Когда дело было сделано, он вернул тазы обратно в храм, насухо вытер там пол, после чего присел на одну из деревянных скамеек, чтобы перевести дух. Пульсирующие виски и скачущее сердце через несколько минут успокоились, даже заботы оставили его ненадолго, отступив в слепые зоны его сознания.
Рим оказался наедине с Ним и со всем, что Он создал.
Со своего места священник мог отлично видеть, как бурлило небо, переливающееся разними оттенками черного и фиолетового.
Его губы начали двигаться в полумраке. Шепот был неразличим для человека, но и не к нему был обращен. Его слова уходили вверх, сквозь тучи, к звездам, и гораздо дальше, к Господу.
В первые годы войны, когда «Грозовое небо» еще не защищало Особую зону от обстрелов Кунэша, в церковь попала авиационная бомба. В итоге она так и не взорвалась, но лопнувшие в тот день окна пришлось потом заколачивать фанерой, а рваную двухметровую траншею, оставшуюся после приземления, забрасывать камнями и песком.
Этот ремонт не был ни косметическим, ни капитальным, но так они хотя бы могли уберечься от ветра и вновь открыть свои двери для прихожан. Нетронутым осталось только вечно протекающее отверстие в крыше, проделанное снарядом. Обошлись лишь подпорными балками и укреплением стропил, чтобы удержать свод от возможного обрушения. На этом настоял сам Рим, комментируя свой поступок неуловимым понятием высшего блага.
Священник уже почти закончил молитву, когда двери церкви распахнулись и на пороге появилось девять человек… на одного больше, чем Рим рассчитывал.
– Сегодня вы рано, – сказал Патер. Он уже давно оставил попытки выяснить, куда его воспитанники отлучались по ночам (все равно в ответ получит лишь полуправду). – Кто ваш новый друг?
– Это Ягли Орш, – выступил вперед Катрапс, хорошо сложенный четырнадцатилетний юноша, что вечно угрюмился и гнусавил. Он был самым старшим из восьми сирот, о которых Рим здесь заботился, а еще самым сложным, упрямым и невыносимым подростком на всем белом свете. В общем, да, он был его любимчиком.
За годы, прожитые в осаде, многое успело поменяться: люди приходили и уходили, теряли веру, а потом снова ее обретали. В итоге с ним остались только те, кому некуда было больше идти. Рано или поздно (стоит ребятам подрасти и окрепнуть) они тоже оставят его. Так будет правильно, пусть чувства и говорили ему об обратном.
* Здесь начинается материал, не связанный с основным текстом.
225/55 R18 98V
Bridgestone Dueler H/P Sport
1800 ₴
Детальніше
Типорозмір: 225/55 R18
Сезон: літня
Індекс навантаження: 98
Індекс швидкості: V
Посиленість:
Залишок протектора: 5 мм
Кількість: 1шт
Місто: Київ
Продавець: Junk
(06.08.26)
Рим поднялся и, воспользовавшись паузой, получше рассмотрел неожиданного гостя.
– Здравствуйте, я… – скомканно произнес длинноволосый блондин, которого звали Ягли.
– Придержи эту мысль, сынок, – улыбнулся священник. – Давай сначала ты примешь горячий душ и поешь. А еще переоденешься. – Капли, стекающие с одежды незнакомца, уже успели образовать под ним целую лужу. – И только после этого мы с тобой поговорим. Причем обязательно! Я уже изголодался по хорошей беседе.
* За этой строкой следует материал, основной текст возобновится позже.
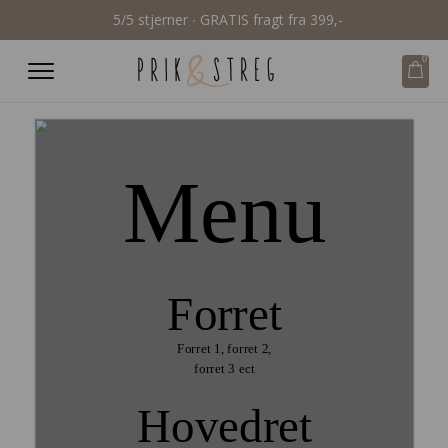
5/5 stjerner ∙ GRATIS fragt fra 399,-
0
Menu
Forret
Forret 1, forret 2,
forret 3 ect
Hovedret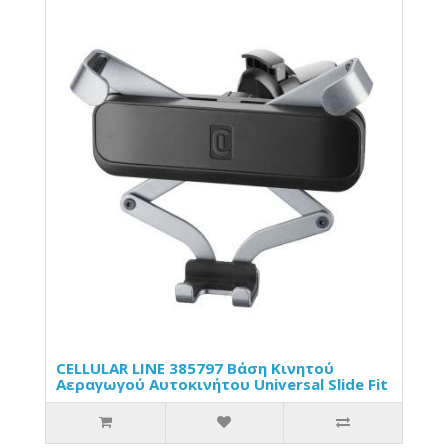
CELLULAR LINE 385797 Βάση Κινητού
Αεραγωγού Αυτοκινήτου Universal Slide Fit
Рим приблизился к полуночной компании.
– Дети, проводите нашего гостя в жилое помещение и покажите, где ванная.
Воспитанники церкви с радостью выполнили просьбу священника: окружили Ягли со всех сторон и потянули его за собой.
– Кат, ты идешь?
– Оставьте его, – ответил за юношу Рим, – Катрапс нужен мне, чтобы накрыть на стол.
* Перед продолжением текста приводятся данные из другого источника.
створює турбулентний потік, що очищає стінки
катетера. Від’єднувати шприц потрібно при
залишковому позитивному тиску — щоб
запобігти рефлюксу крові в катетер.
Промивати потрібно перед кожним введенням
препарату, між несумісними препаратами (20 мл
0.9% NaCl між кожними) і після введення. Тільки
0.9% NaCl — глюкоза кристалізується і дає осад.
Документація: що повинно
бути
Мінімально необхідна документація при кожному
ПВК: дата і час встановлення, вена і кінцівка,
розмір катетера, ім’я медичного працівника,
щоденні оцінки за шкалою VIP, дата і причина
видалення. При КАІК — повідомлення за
Вместе они вышли из храма и направились к дому, а уже там разделились: Ягли и дети поднялись вверх по лестнице, а Рим и Кат свернули направо, в трапезную.
– Катрапс, принеси еду из кладовки.
– Не называй меня полным именем, – огрызнулся юноша. Рим пропустил это мимо ушей, как обычно и делал.
– Не забудь, что надо захватить на одну порцию больше.
– Да знаю я, старик.
Кат шмыгнул носом и удалился в подсобку, а священник принялся нарезать хлеб и овощи, выращенные на собственном огороде.